Zhao shot the movie in 2018, and couldn’t have known that two years later Covid lockdowns would send sales of RVs and camper vans skyrocketing. Suddenly, everyone wanted to hit the road in their own home on wheels — because that felt like one of the only safe places to be.

I count myself among the camper-aspirational, though the current demand for models my husband and I covet, styled like the vans that are popular across Europe, are so in-demand it’s hard to find a used one, and shockingly expensive to buy a new one. My parents, meanwhile, have long been recreational RV’ers. They send us stunning photos of the vistas from their campsites, and stories about where the best places to stay are (Good: Includes dog park. Less good: Near racetrack).

There’s a stark divide, of course, between traveling in a camper for recreation and taking to the road because of your financial situation. But that gap may not be as wide as it seems. For many, the pandemic year has been a time of social and economic instability, for reassessing priorities and plans for the future.

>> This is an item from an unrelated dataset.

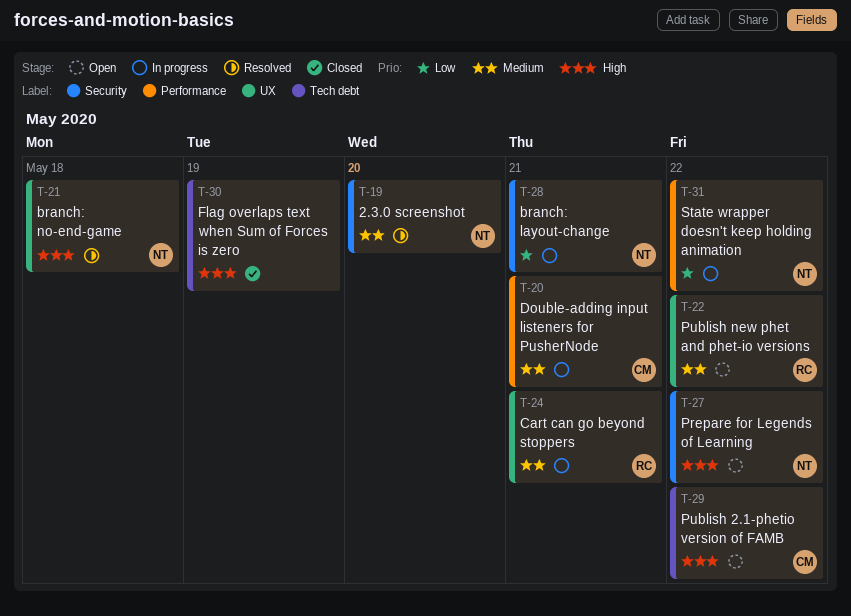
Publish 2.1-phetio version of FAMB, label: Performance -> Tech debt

Long before Covid hit, the economy wasn’t working for non-wealthy Americans, for whom belt-tightening has become all but inevitable. In her review of Bruder’s book, sociologist Arlie Russell Hochschild speculated that “the powerful force of automation and the destruction of any safety net may silently push more and more of us onto the open road.”

The pandemic may end up being the tipping point for countless more nomads, particularly older workers forced into early retirement by Covid downsizing. Working women of all ages have been disproportionately hit: last December, women accounted for all of the 140,000 net job losses reported, according to the Bureau of Labor Statistics.

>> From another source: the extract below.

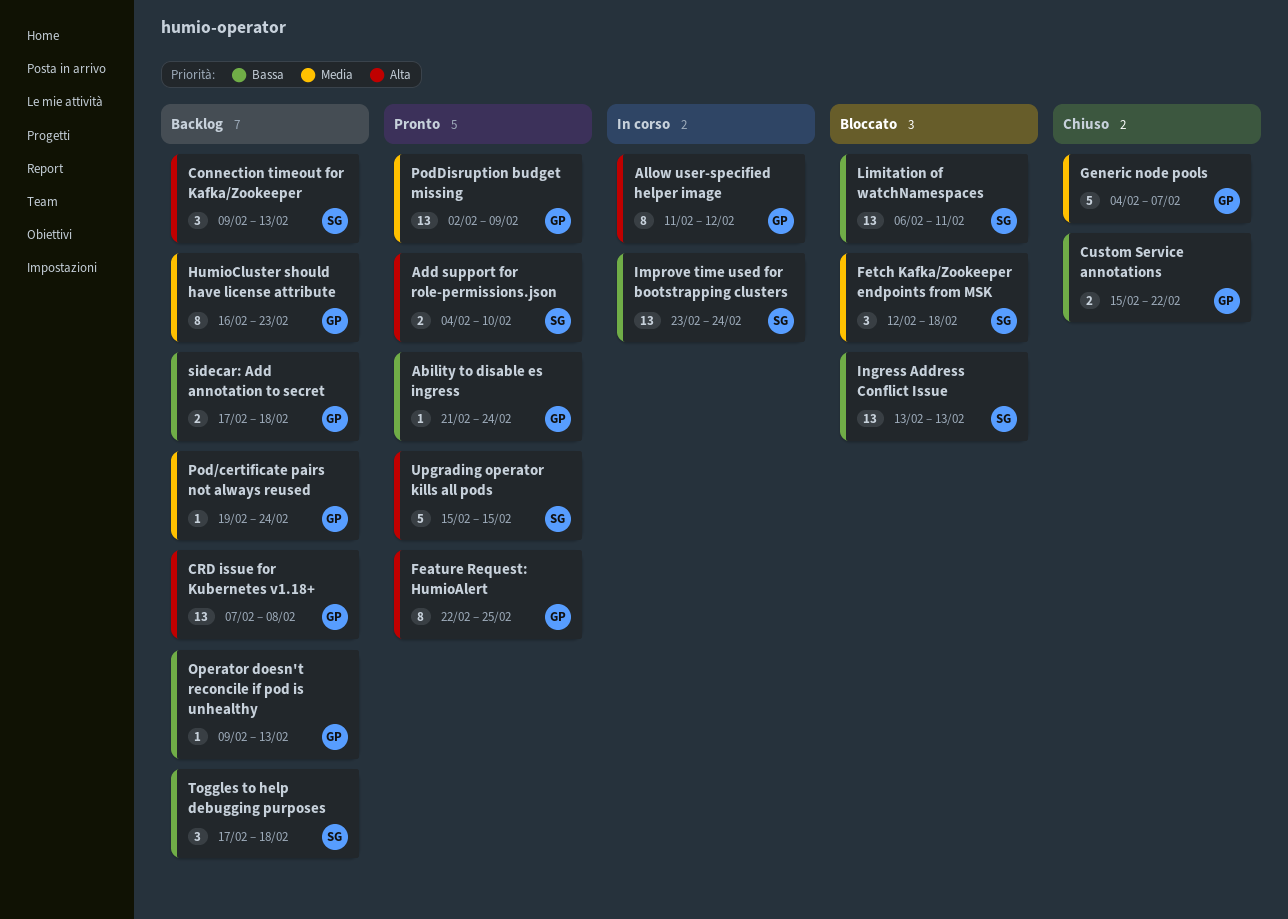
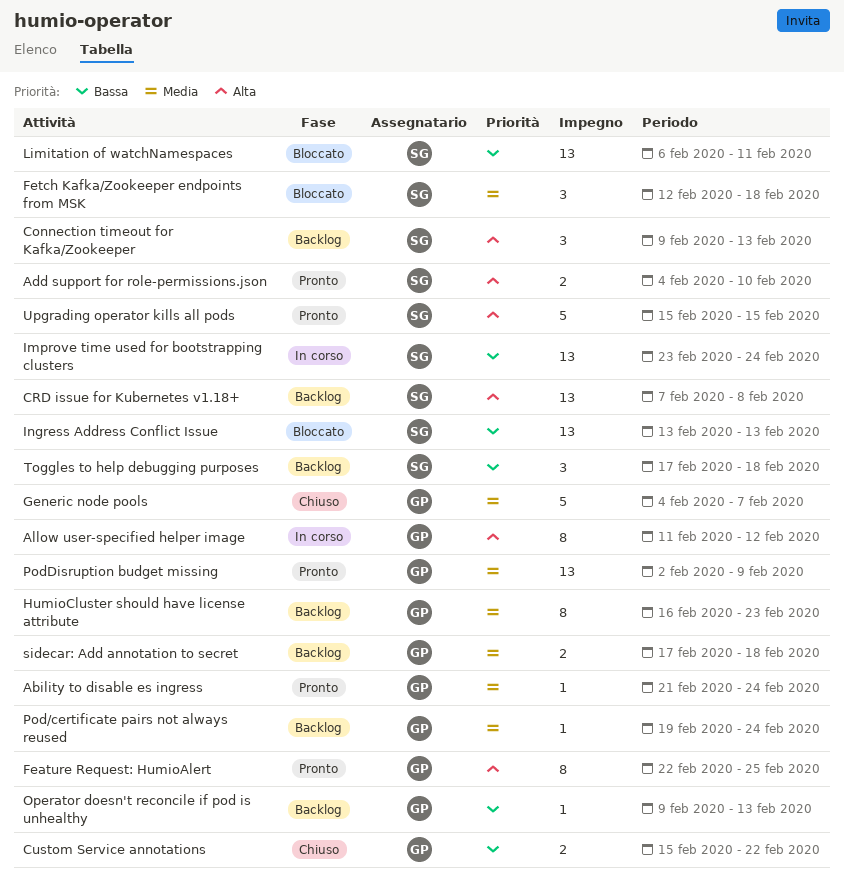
Ability to disable es ingress, priority: Bassa -> Media
CRD issue for Kubernetes v1.18+, owner: GP -> SG
sidecar: Add annotation to secret, priority: Bassa -> Media

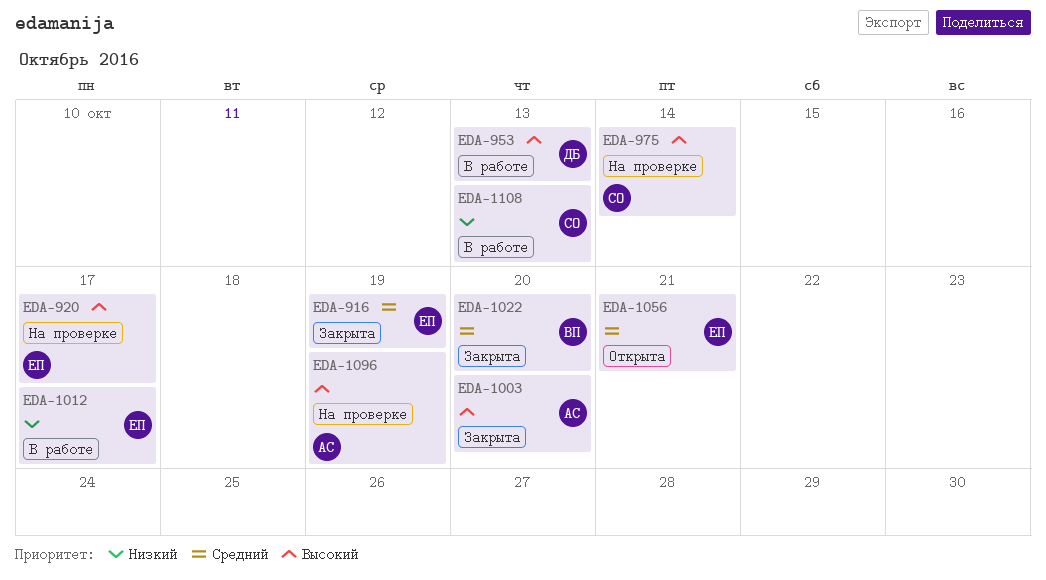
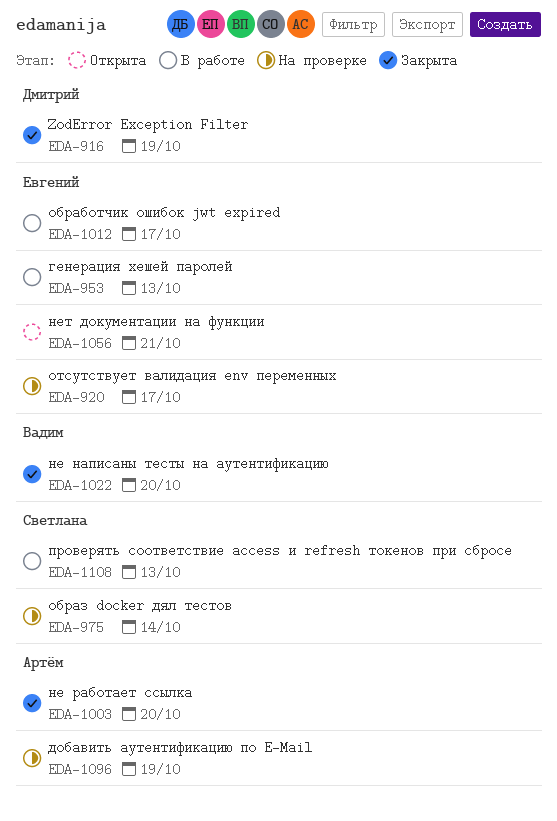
EDA-916, owner: Евгений -> Дмитрий
EDA-953, owner: Дмитрий -> Евгений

Even when the country fully emerges from lockdown, experts expect the gig economy will continue to replace many former full-time positions. It seems reasonable to expect that more people, many older single women like Fern among them, may decide to do away with exorbitant rent or mortgage costs and embrace life on the road. “Nomadland” suggests there are upsides to that decision, alongside the very real risks.

In one chapter of “Nomadland,” Fern joins her friend Linda May for a gathering in Quartzsite, Arizona, called Rubber Tramp Rendezvous — a real annual event founded by “vandweller” Bob Wells, known for his YouTube channel CheapRVliving (a “rubber tramp” is someone who lives out of their van or RV). In the movie, he talks to the group about the mindset behind the lifestyle, the idea that there’s more to life than working yourself to death to acquire more possessions and debt. Nomads tell their own stories around a campfire, including one woman whose dying friend advised her not to wait any longer to see the world, inspiring her to take an earlier retirement and hit the road.

It’s hard to watch Zhao’s film without worrying for the fates of older nomads working hard physical labor and operating without, it seems likely, health insurance. But her portrayal never invites our pity. To claim control of your own destiny, it suggests, is courageous — “part of the American tradition,” as Fern’s more settled sister says (whether or not she means it). At the same time, Zhao points at the cruel lack of safety net: Linda May, who is one of Bruder’s central subjects, talks about working her whole life only to find she had minimal Social Security funds.

Notably, “Nomadland” doesn’t venture into the question of what van life is like when you’re not White. The vast majority of people in the film are. Zhao told Indiewire she didn’t come across “any kind of racism or bias during the time I spent on the road,” but added that “now, during the pandemic — and coming from China — I feel for the first time since I started living in America that I’m not sure want to hit the road for a while.” If America’s nomad ranks continue to grow, I hope we’ll hear from other, diverse voices on down the road.